Schaub also said that large tech firms must be more “proactive” in educating users about the specific types of data they are collecting and why they are collecting it in order to build trust.
According to a recent IDC consumer survey, about 59% of respondents said they are “highly concerned” about the privacy of their smart home devices, while about three-fourths of those surveyed said they are at least “somewhat concerned.”
“Security and privacy is a major concern for most consumers,” Adam Wright, a senior analyst at IDC who conducted the survey, said in emailed comments. “Most consumers are unhappy or unsure about sharing information with first-party device makers but are decidedly against sharing information with third-party companies.”
Similarly, another recent study conducted by Parks Associates, a market research and consulting company, found that about 25% of U.S. broadband households that do not own a smart home device cite privacy and security concerns as the main reasons why.
Parks Associates also recently found that 44% of U.S. broadband households surveyed are “very concerned” that someone might gain access and control to their smart home products without their permission, while 21% said they were “concerned.”
“So much is riding on voice control,” Brad Russell, a research director at Parks Associates who has expertise in connected home technologies and data privacy, said in an interview. “It’s just a spider web of technology that’s going to be everywhere — in your car, in your workplace, in the mall.”
Russell said big tech companies must give consumers more granular controls of their data, noting it could be “catastrophic” if they were found to be misusing private information.

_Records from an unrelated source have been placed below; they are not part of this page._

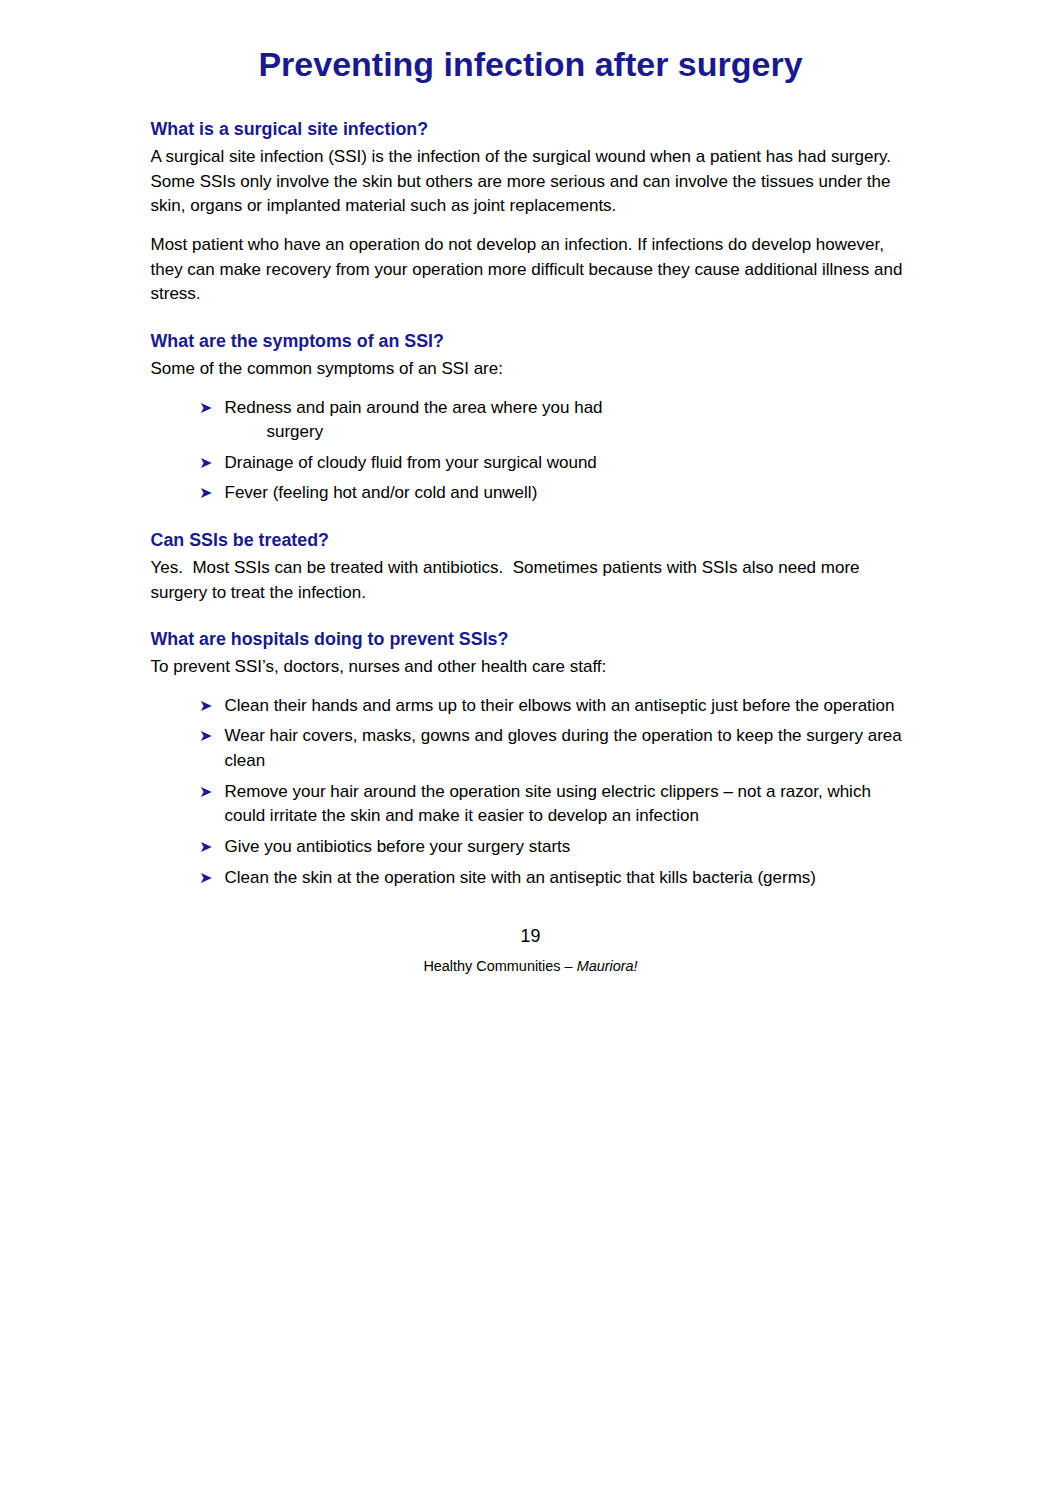Preventing infection after surgery
What is a surgical site infection?
A surgical site infection (SSI) is the infection of the surgical wound when a patient has had surgery. Some SSIs only involve the skin but others are more serious and can involve the tissues under the skin, organs or implanted material such as joint replacements.
Most patient who have an operation do not develop an infection. If infections do develop however, they can make recovery from your operation more difficult because they cause additional illness and stress.
What are the symptoms of an SSI?
Some of the common symptoms of an SSI are:
Redness and pain around the area where you had surgery
Drainage of cloudy fluid from your surgical wound
Fever (feeling hot and/or cold and unwell)
Can SSIs be treated?
Yes. Most SSIs can be treated with antibiotics. Sometimes patients with SSIs also need more surgery to treat the infection.
What are hospitals doing to prevent SSIs?
To prevent SSI’s, doctors, nurses and other health care staff:
Clean their hands and arms up to their elbows with an antiseptic just before the operation
Wear hair covers, masks, gowns and gloves during the operation to keep the surgery area clean
Remove your hair around the operation site using electric clippers – not a razor, which could irritate the skin and make it easier to develop an infection
Give you antibiotics before your surgery starts
Clean the skin at the operation site with an antiseptic that kills bacteria (germs)
19
Healthy Communities – Mauriora!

Looming legislation, regulation
In May, the California State Assembly’s privacy committee advanced a bill known as the “Anti-Eavesdropping Act” that would prohibit makers of smart speaker devices from sharing voice recordings with third parties. Under the bill, Amazon, Google, Apple Inc. and other smart speaker providers cannot store recordings unless consumers provide their consent in writing.
“Recent revelations about how certain companies have staff that listen in to private conversations via connected smart speakers further shows why this bill is necessary to protect privacy in the home,” Assemblyman Jordan Cunningham, R-Calif., the bill’s author who introduced the legislation in January, said in a statement.

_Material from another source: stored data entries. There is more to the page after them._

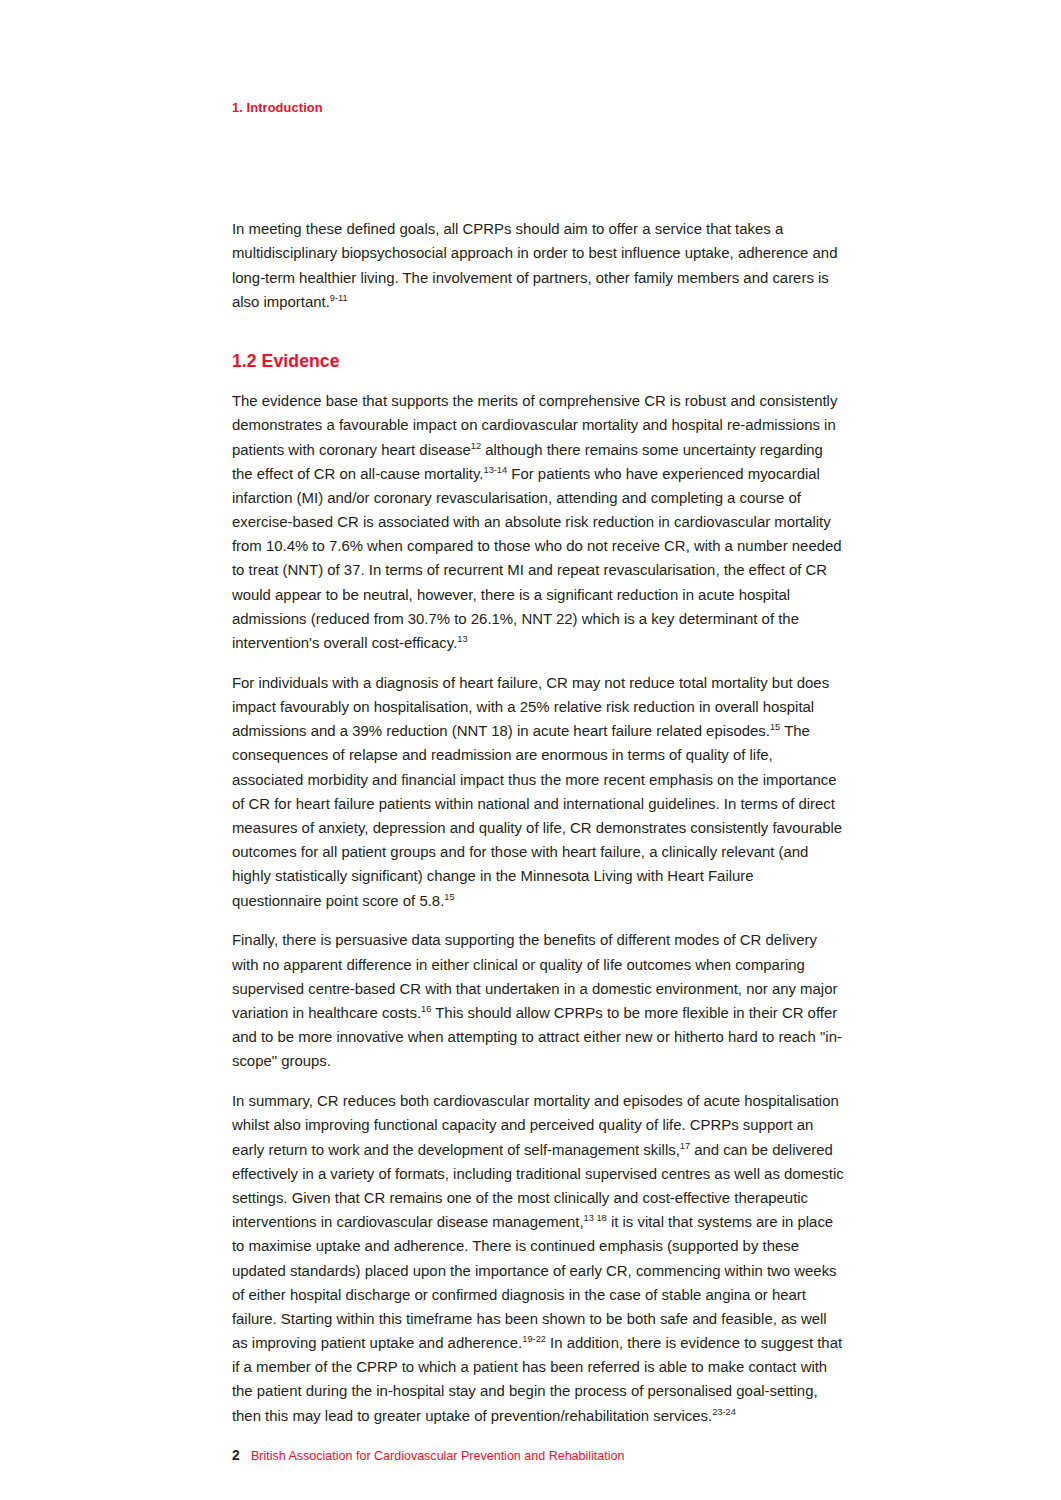1. Introduction
In meeting these defined goals, all CPRPs should aim to offer a service that takes a multidisciplinary biopsychosocial approach in order to best influence uptake, adherence and long-term healthier living. The involvement of partners, other family members and carers is also important.9-11
1.2 Evidence
The evidence base that supports the merits of comprehensive CR is robust and consistently demonstrates a favourable impact on cardiovascular mortality and hospital re-admissions in patients with coronary heart disease12 although there remains some uncertainty regarding the effect of CR on all-cause mortality.13-14 For patients who have experienced myocardial infarction (MI) and/or coronary revascularisation, attending and completing a course of exercise-based CR is associated with an absolute risk reduction in cardiovascular mortality from 10.4% to 7.6% when compared to those who do not receive CR, with a number needed to treat (NNT) of 37. In terms of recurrent MI and repeat revascularisation, the effect of CR would appear to be neutral, however, there is a significant reduction in acute hospital admissions (reduced from 30.7% to 26.1%, NNT 22) which is a key determinant of the intervention's overall cost-efficacy.13
For individuals with a diagnosis of heart failure, CR may not reduce total mortality but does impact favourably on hospitalisation, with a 25% relative risk reduction in overall hospital admissions and a 39% reduction (NNT 18) in acute heart failure related episodes.15 The consequences of relapse and readmission are enormous in terms of quality of life, associated morbidity and financial impact thus the more recent emphasis on the importance of CR for heart failure patients within national and international guidelines. In terms of direct measures of anxiety, depression and quality of life, CR demonstrates consistently favourable outcomes for all patient groups and for those with heart failure, a clinically relevant (and highly statistically significant) change in the Minnesota Living with Heart Failure questionnaire point score of 5.8.15
Finally, there is persuasive data supporting the benefits of different modes of CR delivery with no apparent difference in either clinical or quality of life outcomes when comparing supervised centre-based CR with that undertaken in a domestic environment, nor any major variation in healthcare costs.16 This should allow CPRPs to be more flexible in their CR offer and to be more innovative when attempting to attract either new or hitherto hard to reach "in-scope" groups.
In summary, CR reduces both cardiovascular mortality and episodes of acute hospitalisation whilst also improving functional capacity and perceived quality of life. CPRPs support an early return to work and the development of self-management skills,17 and can be delivered effectively in a variety of formats, including traditional supervised centres as well as domestic settings. Given that CR remains one of the most clinically and cost-effective therapeutic interventions in cardiovascular disease management,13 18 it is vital that systems are in place to maximise uptake and adherence. There is continued emphasis (supported by these updated standards) placed upon the importance of early CR, commencing within two weeks of either hospital discharge or confirmed diagnosis in the case of stable angina or heart failure. Starting within this timeframe has been shown to be both safe and feasible, as well as improving patient uptake and adherence.19-22 In addition, there is evidence to suggest that if a member of the CPRP to which a patient has been referred is able to make contact with the patient during the in-hospital stay and begin the process of personalised goal-setting, then this may lead to greater uptake of prevention/rehabilitation services.23-24
2 British Association for Cardiovascular Prevention and Rehabilitation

Schaub said the U.S. should consider implementing a privacy approach similar to Europe’s sweeping new privacy law known as the General Data Protection Regulation, or GDPR, claiming current U.S. laws are a bit too “reactionary.”

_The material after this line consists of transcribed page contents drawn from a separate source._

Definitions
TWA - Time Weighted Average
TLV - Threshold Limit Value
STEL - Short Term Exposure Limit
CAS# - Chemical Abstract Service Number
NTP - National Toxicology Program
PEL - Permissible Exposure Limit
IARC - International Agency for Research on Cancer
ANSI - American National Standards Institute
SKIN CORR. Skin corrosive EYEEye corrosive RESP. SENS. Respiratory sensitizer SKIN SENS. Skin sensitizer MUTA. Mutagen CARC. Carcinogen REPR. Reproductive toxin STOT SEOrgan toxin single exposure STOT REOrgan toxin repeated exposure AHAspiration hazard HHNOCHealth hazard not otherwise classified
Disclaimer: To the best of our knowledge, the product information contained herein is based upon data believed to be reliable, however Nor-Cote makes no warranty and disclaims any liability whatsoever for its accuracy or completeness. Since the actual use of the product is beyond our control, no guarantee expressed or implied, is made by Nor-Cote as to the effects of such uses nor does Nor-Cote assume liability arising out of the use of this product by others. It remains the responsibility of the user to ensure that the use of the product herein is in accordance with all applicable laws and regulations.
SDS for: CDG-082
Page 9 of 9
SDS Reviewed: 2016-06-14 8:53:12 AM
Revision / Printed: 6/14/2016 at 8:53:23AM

“One of the big problems with how we think about regulatory frameworks with regards to privacy and consumer protections in the United States is that it’s very piecemeal,” Schaub said. “Whereas in Europe, GDPR has a better approach in terms of clearly defining what you need to do when you’re collecting personally identifiable data.”
Among other provisions, the GDPR requires a company to obtain unambiguous affirmative consent from a user before collecting or processing the user’s personal data.
Given the potential for more legislation and regulation, it will be imperative for all technology companies to take the “highest business ethics position” to steer clear of violating consumers’ personal liberties, Betsy Atkins, who is CEO and founder of venture capital firm Baja LLC and has expertise in corporate governance matters, said in emailed comments.
Ultimately, the potential for brand damage and loss of trust, Atkins said, is not worth the risk.
“As board members this is one of the important moral compass/true north moments in balancing both short and long term and doing the appropriate stewardship for the shareholders,” she said.